Today’s premium Life Fitness cardio lines offer an interactive digital experience from consoles like Discover SE3 HD. Exercisers can watch TV, browse the internet, be entertained by their favorite apps, run and bike through interactive courses, and use several different training programs to keep them motivated. The consoles even sync with the wearable tracking devices exercisers wear on the wrists. Connected cardio equipment can now even be managed with with digital tools like Halo Fitness Cloud, which doesn't just provide detailed equipment use information, but also lets trainers and health club managers communicate with their members.
But in 1968, when the first Lifecycle bike was invented, innovation and technology were decidedly different.
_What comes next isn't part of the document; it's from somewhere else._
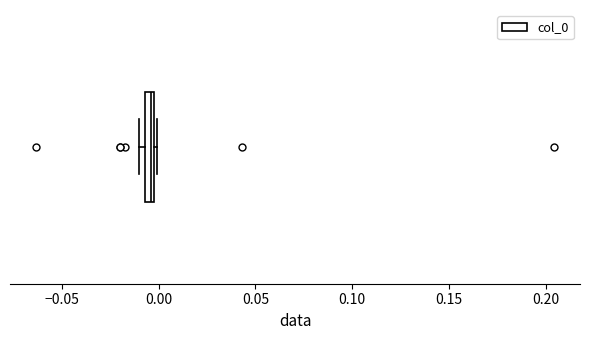

Where is the right edge of the box on the x-axis? The values are not printed on the chart, so give them approximately, as read against the axis.

0.000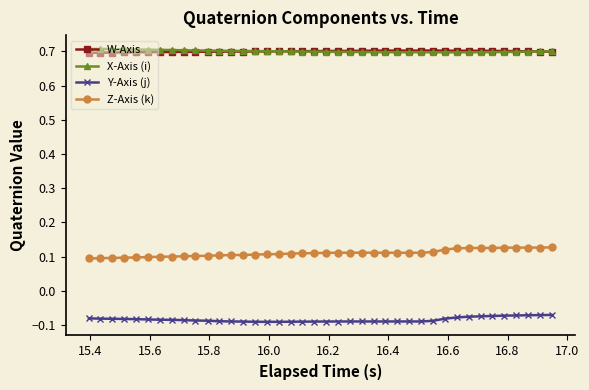

True or false: Z-Axis (k) and W-Axis intersect in this chart.

False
The Beginning of the Fitness Industry
The modern-day fitness industry was in its infancy in 1968. It’s the year that Dr. Kenneth Cooper wrote the bestselling book, Aerobics, about a strange new phenomena and the revolutionary—and, at the time, controversial—idea that exercise has plenty of health benefits. Boutique studios didn't exist and the recreational running craze was a few years away from picking up steam. It’s also the year that Dr. Keene Dimick invented the first piece of electronic fitness equipment, known as the Lifecycle.
An Interval Workout, 50 Years Ago
Dr. Dimick was a chemist who was driven to invention by a desire to improve the effectiveness of his own exercise routine. The Lifecycle that he created provided a 12-minute workout that started with a warm up, four hills with progressively harder resistance, and a cool down (Dr. Dimick actually referred to it as a “warm-down”). The bike provided efficient interval training long before the everyday exerciser knew what interval training was.
What Cutting-Edge Technology Looked Like in 1968
The Lifecycle’s fancy display was far from the integrated TV and interactive touchscreens of today’s fitness equipment. The bike displayed pulse, calories burned (per hour), exercise level and speed—all with decidedly low-tech dials. A larger moving dial in the center of the console showed the exerciser how much time was left in the workout and depicted the hills the user was pedaling over.
Workout tracking was also ahead of its time, but a far cry from today’s fitness world where we’re used to wearable devices and watches that track nearly every move we make and even tell us how much sleep we get each night.
The original bike came with a pulse detector ear clip (shown at right) and a Lifecycle progress card where users could (with a pen or pencil) manually track their weekly progress. Again, this may seem rudimentary by today's standards, but 50 years ago the idea of documenting workouts was ahead of its time.
This technological innovation didn’t come cheap. This cutting-edge fitness option was available for around $3,000, which in 2018 is the equivalent of approximately $22,000. That a pricey piece of exercise equipment, and at the time it cost about the same as a Ford Mustang convertible.
Lifecycle to Life Fitness
Life Fitness grew out of Dr. Dimick's technological marvel. Health club owner Ray Wilson bought the rights to the bike from Dr. Dimick in the early 1970s. Wilson and co-founder Augie Nieto created Lifecycle Inc., which eventually became Life Fitness.
Life Fitness hasn't forgotten Dr. Dimick's innovative spirit. For five decades we've crafted state-of-the art cardio and strength equipment that shares some of the DNA of that original Lifecycle. We've taken Dr. Dimick's vision and continuously evolved. It's hard to gauge just much influence the bike has had on today's fitness industry. But the large cardio areas in health clubs certainly would look a lot different if the Lifecycle never came to be.